A logo for the Parking Hall of Fame featuring a blue and white color scheme, a parking sign, and gold laurel leaves.

Inductees

Donald Shoup - Parking Hall of Fame
Inaugural Class of 2026

Donald Shoup, Ph.D.

Distinguished Research Professor of Urban Planning — UCLA
Donald Shoup

Biography

Most people think parking is simple. Donald Shoup spent forty years proving them wrong — and changing the way cities think about land, money, and people in the process.

A professor of urban planning at UCLA, Shoup became the world's most influential thinker on parking policy. His central argument was deceptively straightforward: free and underpriced parking isn't free at all.

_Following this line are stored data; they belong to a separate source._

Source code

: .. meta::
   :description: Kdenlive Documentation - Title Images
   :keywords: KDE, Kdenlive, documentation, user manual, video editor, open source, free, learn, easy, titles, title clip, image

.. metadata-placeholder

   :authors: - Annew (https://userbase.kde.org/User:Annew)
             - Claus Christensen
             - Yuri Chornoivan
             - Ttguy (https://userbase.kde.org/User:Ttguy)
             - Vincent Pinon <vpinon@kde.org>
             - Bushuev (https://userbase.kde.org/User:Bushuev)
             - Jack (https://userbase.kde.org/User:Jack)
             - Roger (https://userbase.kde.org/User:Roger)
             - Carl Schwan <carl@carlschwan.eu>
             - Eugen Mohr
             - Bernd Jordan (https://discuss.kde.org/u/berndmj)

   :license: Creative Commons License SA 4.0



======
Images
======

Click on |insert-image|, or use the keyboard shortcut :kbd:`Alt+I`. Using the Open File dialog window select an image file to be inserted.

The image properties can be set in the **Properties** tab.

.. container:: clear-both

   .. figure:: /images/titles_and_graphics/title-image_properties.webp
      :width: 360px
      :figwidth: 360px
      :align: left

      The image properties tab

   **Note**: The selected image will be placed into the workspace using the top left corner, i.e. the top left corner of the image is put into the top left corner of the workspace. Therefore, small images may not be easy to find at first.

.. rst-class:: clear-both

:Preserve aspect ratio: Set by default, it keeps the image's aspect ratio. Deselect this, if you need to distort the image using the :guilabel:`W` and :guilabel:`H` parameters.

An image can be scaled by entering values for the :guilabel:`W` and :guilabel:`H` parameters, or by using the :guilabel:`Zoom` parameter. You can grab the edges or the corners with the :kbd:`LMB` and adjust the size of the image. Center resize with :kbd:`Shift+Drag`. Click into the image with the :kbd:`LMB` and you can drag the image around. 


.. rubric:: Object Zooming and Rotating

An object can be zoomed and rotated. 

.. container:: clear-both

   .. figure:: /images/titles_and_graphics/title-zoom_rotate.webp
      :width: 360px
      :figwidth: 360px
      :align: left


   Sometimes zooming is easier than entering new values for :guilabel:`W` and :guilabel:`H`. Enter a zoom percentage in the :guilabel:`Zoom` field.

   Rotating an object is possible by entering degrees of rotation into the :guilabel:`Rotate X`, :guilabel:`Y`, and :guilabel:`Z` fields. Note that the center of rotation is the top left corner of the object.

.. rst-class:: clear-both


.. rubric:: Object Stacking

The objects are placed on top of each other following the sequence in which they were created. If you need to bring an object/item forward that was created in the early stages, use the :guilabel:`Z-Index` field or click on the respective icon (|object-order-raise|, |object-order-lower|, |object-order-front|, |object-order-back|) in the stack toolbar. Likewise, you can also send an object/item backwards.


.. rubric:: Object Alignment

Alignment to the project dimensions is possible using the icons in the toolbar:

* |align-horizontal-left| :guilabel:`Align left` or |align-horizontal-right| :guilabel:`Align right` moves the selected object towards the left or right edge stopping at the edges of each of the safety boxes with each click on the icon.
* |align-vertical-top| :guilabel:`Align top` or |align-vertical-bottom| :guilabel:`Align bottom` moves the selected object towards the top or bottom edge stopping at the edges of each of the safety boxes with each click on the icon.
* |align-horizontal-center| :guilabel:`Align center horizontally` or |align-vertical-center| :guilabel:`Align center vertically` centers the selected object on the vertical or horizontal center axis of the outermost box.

Someone always pays — in higher rents, in sprawl, in congestion, in the slow decay of walkable urban life.

His landmark 2005 book, The High Cost of Free Parking, became one of the most cited works in urban planning. It argued for removing minimum parking requirements, charging market-rate prices for curb parking, and returning that revenue to the neighborhoods that generate it. City after city has since adopted his ideas — from San Francisco to London to cities that had never heard his name, but now live by his principles.

He was known as a teacher and mentor of extraordinary generosity, shaping generations of planners and economists who carried his ideas into practice around the world. When a book was proposed celebrating his life, he redirected it — suggesting it focus on ideas and reforms instead. That modesty was entirely in character.

Donald Shoup passed away before this evening, but his ideas are very much alive — in every city that has rethought its relationship with the parking space.

Please welcome Donald Shoup into the Parking Hall of Fame.